## begin Records provided

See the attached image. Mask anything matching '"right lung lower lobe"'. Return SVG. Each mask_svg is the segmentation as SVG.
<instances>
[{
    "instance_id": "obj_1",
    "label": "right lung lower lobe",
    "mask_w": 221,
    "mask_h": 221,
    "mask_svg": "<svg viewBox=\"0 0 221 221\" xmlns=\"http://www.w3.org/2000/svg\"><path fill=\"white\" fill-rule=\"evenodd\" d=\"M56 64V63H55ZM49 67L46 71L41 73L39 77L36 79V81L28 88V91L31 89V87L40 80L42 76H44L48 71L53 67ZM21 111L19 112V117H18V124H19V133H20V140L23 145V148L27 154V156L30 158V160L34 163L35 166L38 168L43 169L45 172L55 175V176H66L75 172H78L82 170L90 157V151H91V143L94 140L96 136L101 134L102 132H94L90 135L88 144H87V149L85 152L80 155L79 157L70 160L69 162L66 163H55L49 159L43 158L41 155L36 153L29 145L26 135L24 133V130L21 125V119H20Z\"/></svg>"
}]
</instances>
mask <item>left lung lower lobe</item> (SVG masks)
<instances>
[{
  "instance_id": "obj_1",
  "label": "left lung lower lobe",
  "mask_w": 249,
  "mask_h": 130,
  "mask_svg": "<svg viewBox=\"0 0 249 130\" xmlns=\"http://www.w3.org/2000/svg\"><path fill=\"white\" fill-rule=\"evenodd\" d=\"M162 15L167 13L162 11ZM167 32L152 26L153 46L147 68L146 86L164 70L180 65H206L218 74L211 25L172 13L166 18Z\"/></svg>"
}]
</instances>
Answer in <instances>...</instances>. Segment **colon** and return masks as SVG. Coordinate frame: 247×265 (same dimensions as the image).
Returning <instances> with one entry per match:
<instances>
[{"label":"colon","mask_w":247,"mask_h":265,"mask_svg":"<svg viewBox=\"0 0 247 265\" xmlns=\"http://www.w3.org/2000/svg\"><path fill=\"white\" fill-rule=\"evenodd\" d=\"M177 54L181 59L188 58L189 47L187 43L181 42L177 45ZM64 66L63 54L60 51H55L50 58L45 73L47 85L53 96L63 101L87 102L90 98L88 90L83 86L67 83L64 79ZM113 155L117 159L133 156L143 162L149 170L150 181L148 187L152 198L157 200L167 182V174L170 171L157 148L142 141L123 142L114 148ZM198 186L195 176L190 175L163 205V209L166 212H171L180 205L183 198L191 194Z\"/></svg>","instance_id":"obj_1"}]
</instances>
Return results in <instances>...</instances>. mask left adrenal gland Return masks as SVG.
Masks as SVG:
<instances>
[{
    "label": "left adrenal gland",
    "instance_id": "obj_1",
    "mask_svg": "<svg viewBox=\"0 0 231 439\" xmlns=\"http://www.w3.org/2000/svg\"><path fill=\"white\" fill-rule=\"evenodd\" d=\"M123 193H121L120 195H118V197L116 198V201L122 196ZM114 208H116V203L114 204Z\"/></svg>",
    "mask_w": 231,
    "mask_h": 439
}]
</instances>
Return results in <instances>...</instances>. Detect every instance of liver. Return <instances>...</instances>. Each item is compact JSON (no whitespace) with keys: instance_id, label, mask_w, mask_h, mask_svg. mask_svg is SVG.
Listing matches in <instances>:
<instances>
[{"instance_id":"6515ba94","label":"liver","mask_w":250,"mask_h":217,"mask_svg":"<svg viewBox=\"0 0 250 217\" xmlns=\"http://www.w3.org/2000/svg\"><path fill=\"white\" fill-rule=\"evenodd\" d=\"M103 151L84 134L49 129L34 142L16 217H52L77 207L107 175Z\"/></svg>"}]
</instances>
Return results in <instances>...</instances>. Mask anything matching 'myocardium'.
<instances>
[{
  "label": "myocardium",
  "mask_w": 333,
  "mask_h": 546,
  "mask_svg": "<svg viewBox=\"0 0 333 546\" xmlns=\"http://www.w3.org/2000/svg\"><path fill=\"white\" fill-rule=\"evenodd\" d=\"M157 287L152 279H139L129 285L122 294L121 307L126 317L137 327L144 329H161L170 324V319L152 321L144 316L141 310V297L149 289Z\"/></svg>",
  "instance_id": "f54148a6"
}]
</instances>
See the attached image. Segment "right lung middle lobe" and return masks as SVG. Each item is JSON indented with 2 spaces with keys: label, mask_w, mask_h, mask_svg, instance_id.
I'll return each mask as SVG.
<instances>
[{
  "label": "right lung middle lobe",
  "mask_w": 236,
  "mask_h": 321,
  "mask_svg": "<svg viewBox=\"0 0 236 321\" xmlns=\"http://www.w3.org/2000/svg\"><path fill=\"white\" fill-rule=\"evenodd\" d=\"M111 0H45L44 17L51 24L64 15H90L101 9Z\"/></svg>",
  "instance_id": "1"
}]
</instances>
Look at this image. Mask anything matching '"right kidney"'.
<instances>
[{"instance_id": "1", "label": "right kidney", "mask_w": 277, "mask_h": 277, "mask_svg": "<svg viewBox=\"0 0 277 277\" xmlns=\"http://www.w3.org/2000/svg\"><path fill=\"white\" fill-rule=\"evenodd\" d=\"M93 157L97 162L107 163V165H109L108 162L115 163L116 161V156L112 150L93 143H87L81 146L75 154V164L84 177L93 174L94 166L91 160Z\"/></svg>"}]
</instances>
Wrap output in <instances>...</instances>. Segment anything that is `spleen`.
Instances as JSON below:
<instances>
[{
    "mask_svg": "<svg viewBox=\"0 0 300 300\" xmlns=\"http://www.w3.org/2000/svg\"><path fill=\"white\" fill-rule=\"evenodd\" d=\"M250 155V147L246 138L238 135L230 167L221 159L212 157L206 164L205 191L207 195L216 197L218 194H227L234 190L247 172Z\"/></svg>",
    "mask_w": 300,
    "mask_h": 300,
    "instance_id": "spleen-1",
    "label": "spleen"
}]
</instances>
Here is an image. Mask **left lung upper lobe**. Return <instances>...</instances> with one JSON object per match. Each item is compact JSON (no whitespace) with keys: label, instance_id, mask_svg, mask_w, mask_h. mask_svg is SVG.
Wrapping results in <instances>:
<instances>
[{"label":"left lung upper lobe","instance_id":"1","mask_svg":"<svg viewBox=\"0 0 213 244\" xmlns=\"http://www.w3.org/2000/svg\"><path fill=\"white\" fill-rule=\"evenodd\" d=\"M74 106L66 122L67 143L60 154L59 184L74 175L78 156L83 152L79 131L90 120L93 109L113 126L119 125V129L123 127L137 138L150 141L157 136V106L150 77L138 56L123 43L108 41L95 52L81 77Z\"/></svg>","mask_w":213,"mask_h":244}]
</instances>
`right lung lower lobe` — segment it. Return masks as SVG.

## end Records provided

-- Goal --
How many lines in the listing above contain the string "anything"? Matching is case-sensitive; give only the number.

-- Final result --
4